» Work instructions: Each time a line of the listing holds "które", copy that line.

» Data provided:

□ □ □ □ □ □ □

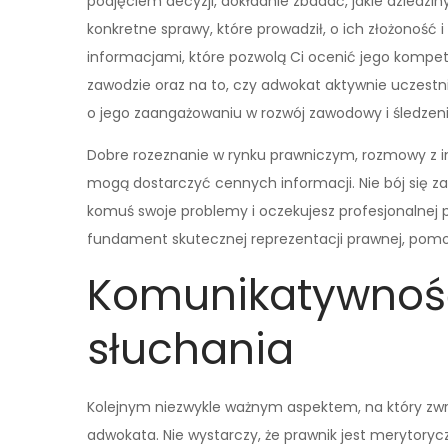
podjęciem decyzji, dokładnie zbadać, jakie dziedz
konkretne sprawy, które prowadził, o ich złożoność i 
informacjami, które pozwolą Ci ocenić jego kompet
zawodzie oraz na to, czy adwokat aktywnie uczestn
o jego zaangażowaniu w rozwój zawodowy i śledzeni
Dobre rozeznanie w rynku prawniczym, rozmowy z inn
mogą dostarczyć cennych informacji. Nie bój się z
komuś swoje problemy i oczekujesz profesjonalnej p
fundament skutecznej reprezentacji prawnej, pom
Komunikatywność
słuchania
Kolejnym niezwykle ważnym aspektem, na który zwr
adwokata. Nie wystarczy, że prawnik jest merytoryc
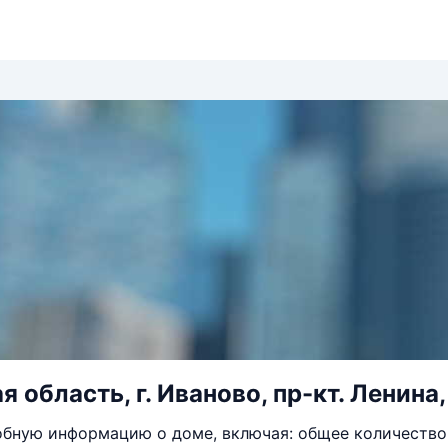
 область, г. Иваново, пр-кт. Ленина,
бную информацию о доме, включая: общее количество 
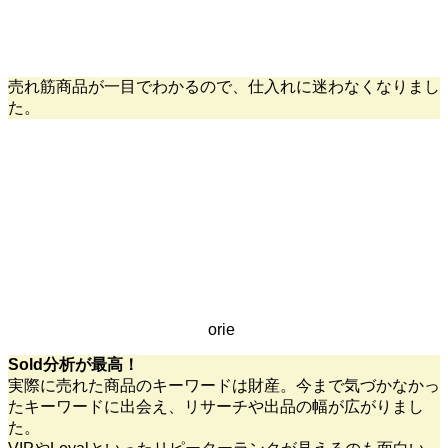
売れ筋商品が一目でわかるので、仕入れに迷わなくなりまし
た。
orie
Sold分析が最高！
実際に売れた商品のキーワードは財産。今まで気づかなかっ
たキーワードに出会え、リサーチや出品の幅が広がりまし
た。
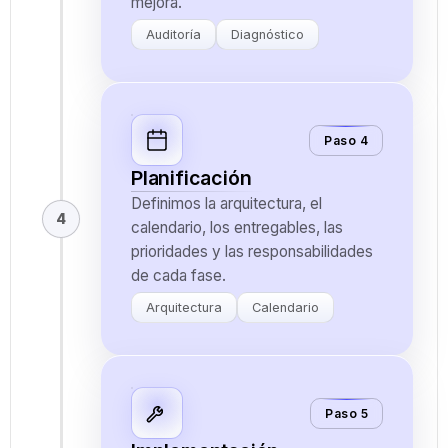
mejora.
Auditoría
Diagnóstico
Paso 4
Planificación
Definimos la arquitectura, el
4
calendario, los entregables, las
prioridades y las responsabilidades
de cada fase.
Arquitectura
Calendario
Paso 5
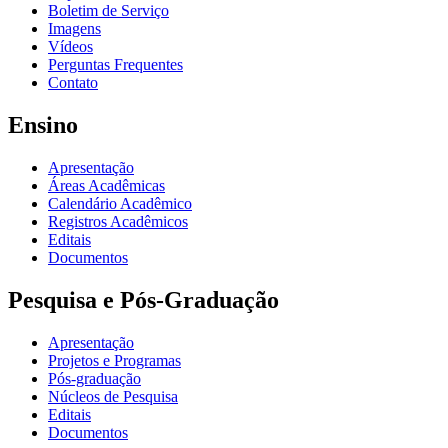
Boletim de Serviço
Imagens
Vídeos
Perguntas Frequentes
Contato
Ensino
Apresentação
Áreas Acadêmicas
Calendário Acadêmico
Registros Acadêmicos
Editais
Documentos
Pesquisa e Pós-Graduação
Apresentação
Projetos e Programas
Pós-graduação
Núcleos de Pesquisa
Editais
Documentos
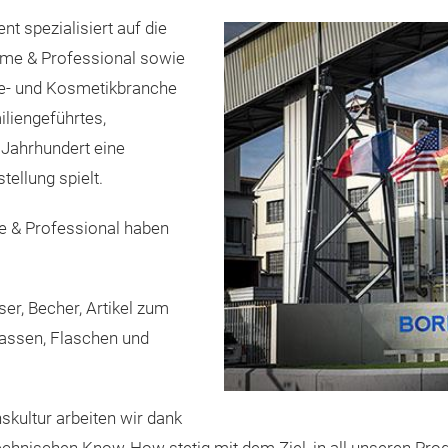
nt spezialisiert auf die
ome & Professional sowie
ie- und Kosmetikbranche
iliengeführtes,
 Jahrhundert eine
tellung spielt.
e & Professional haben
er, Becher, Artikel zum
Tassen, Flaschen und
skultur arbeiten wir dank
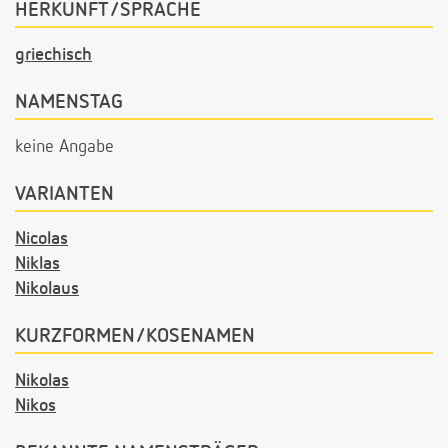
HERKUNFT/SPRACHE
griechisch
NAMENSTAG
keine Angabe
VARIANTEN
Nicolas
Niklas
Nikolaus
KURZFORMEN/KOSENAMEN
Nikolas
Nikos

□ □ □ □ □ □ □

» Result of the task:
konkretne sprawy, które prowadził, o ich złożoność i 
informacjami, które pozwolą Ci ocenić jego kompet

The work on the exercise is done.